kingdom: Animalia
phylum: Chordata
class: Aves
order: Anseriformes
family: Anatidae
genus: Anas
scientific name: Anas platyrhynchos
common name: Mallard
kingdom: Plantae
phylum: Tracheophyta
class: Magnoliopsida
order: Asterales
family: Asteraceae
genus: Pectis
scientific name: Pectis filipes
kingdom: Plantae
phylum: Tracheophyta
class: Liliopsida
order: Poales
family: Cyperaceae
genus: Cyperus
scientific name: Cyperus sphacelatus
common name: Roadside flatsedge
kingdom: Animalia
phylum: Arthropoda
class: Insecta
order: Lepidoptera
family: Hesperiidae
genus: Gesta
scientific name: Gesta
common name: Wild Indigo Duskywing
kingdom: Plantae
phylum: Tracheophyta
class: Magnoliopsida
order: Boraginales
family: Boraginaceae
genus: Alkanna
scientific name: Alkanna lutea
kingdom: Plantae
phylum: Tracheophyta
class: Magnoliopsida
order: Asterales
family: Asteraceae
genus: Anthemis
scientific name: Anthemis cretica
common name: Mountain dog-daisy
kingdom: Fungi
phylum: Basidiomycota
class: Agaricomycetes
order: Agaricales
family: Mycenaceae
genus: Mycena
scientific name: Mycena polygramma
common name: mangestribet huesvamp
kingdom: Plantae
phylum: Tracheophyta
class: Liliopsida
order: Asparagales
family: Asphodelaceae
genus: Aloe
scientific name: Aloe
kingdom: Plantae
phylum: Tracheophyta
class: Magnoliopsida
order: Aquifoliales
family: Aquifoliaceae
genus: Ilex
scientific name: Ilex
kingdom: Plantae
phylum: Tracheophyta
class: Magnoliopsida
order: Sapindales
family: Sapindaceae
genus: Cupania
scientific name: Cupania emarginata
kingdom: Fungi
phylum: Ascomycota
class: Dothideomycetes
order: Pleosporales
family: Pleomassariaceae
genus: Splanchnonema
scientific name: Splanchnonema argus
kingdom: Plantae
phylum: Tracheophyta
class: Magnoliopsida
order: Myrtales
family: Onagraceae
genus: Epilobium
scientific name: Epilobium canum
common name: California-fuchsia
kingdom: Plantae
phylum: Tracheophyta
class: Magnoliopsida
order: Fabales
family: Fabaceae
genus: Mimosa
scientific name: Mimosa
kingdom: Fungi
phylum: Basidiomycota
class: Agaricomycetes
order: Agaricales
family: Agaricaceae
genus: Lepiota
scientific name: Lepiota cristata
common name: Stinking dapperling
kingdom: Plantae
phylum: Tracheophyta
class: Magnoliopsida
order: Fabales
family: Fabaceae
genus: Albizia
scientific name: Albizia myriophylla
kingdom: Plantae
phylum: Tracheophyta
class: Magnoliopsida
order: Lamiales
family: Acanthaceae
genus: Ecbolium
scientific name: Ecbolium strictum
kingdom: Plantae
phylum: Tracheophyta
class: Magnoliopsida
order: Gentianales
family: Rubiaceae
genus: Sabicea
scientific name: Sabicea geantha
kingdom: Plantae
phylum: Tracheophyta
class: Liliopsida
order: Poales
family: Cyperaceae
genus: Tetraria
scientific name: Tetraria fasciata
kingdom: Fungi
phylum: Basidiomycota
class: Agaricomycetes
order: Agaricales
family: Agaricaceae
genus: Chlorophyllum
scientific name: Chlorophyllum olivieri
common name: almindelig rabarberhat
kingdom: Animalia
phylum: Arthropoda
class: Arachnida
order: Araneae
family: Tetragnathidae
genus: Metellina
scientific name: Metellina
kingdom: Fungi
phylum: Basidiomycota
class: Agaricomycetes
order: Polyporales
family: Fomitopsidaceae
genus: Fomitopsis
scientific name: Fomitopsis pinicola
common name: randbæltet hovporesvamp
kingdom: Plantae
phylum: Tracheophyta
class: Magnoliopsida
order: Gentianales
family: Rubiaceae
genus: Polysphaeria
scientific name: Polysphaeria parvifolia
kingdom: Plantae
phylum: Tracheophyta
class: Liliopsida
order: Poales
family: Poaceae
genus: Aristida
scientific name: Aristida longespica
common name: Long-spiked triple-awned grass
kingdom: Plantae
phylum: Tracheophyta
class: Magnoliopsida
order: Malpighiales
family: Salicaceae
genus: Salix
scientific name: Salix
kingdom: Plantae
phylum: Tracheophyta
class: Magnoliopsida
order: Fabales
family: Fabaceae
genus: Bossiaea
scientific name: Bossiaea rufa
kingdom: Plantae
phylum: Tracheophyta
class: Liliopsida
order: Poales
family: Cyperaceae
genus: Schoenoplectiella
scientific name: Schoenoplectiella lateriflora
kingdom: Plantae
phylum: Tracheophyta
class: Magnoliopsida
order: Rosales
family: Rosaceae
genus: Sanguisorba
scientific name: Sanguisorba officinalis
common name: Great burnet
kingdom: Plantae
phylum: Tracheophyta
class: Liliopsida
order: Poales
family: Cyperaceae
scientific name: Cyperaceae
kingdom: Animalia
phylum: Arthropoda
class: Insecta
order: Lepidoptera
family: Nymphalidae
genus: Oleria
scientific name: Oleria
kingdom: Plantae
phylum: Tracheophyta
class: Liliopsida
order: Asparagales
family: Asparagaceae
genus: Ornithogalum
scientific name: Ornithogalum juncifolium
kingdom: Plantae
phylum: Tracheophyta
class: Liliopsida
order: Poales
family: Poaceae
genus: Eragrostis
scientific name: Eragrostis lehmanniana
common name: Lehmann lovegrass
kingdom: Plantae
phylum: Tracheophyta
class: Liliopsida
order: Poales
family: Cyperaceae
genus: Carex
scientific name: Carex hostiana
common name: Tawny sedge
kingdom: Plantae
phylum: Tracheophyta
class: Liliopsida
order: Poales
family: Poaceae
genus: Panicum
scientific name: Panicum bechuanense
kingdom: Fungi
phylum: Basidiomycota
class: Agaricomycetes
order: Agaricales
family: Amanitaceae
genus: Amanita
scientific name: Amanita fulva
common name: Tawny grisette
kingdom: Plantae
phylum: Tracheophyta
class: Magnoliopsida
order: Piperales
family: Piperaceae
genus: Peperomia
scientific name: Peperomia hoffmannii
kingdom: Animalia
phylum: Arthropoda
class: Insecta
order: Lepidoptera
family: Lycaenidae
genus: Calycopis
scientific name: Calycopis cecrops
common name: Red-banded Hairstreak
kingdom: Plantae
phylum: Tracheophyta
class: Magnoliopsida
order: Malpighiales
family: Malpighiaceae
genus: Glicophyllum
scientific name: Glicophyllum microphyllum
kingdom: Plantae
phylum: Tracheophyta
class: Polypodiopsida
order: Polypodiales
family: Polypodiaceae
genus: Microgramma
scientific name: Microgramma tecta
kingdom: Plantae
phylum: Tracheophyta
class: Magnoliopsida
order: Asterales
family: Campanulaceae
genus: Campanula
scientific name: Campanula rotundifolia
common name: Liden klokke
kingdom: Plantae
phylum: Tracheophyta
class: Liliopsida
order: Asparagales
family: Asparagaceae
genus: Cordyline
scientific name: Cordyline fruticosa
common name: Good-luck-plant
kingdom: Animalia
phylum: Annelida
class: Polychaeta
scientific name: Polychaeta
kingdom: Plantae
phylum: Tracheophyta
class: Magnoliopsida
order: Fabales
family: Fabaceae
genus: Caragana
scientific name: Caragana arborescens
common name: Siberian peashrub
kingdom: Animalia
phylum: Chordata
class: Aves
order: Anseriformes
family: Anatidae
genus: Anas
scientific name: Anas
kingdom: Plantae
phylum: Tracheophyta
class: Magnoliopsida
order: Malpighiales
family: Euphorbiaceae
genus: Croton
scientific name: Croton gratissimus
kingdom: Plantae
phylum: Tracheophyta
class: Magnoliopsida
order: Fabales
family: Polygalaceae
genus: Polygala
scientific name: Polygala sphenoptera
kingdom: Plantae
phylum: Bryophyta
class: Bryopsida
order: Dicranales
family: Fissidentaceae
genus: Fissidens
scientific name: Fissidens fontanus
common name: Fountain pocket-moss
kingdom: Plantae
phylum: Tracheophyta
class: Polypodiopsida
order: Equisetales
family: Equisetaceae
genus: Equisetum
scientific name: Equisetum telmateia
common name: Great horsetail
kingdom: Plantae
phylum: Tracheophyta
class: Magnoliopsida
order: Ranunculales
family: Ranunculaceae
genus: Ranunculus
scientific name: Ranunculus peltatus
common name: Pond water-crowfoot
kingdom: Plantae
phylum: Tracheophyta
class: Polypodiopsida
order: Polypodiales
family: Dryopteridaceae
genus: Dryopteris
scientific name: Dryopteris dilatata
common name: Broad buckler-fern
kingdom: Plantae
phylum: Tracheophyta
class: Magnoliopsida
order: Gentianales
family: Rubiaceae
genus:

|---|

▸ Task statement:
Convert the lines above, from the line containing "scientific name: Ranunculus peltatus" through the last line of the items, into a JSON list of strings with one string per line and blank lines omitted.

▸ Written response:
[
  "scientific name: Ranunculus peltatus",
  "common name: Pond water-crowfoot",
  "kingdom: Plantae",
  "phylum: Tracheophyta",
  "class: Polypodiopsida",
  "order: Polypodiales",
  "family: Dryopteridaceae",
  "genus: Dryopteris",
  "scientific name: Dryopteris dilatata",
  "common name: Broad buckler-fern",
  "kingdom: Plantae",
  "phylum: Tracheophyta",
  "class: Magnoliopsida",
  "order: Gentianales",
  "family: Rubiaceae",
  "genus:"
]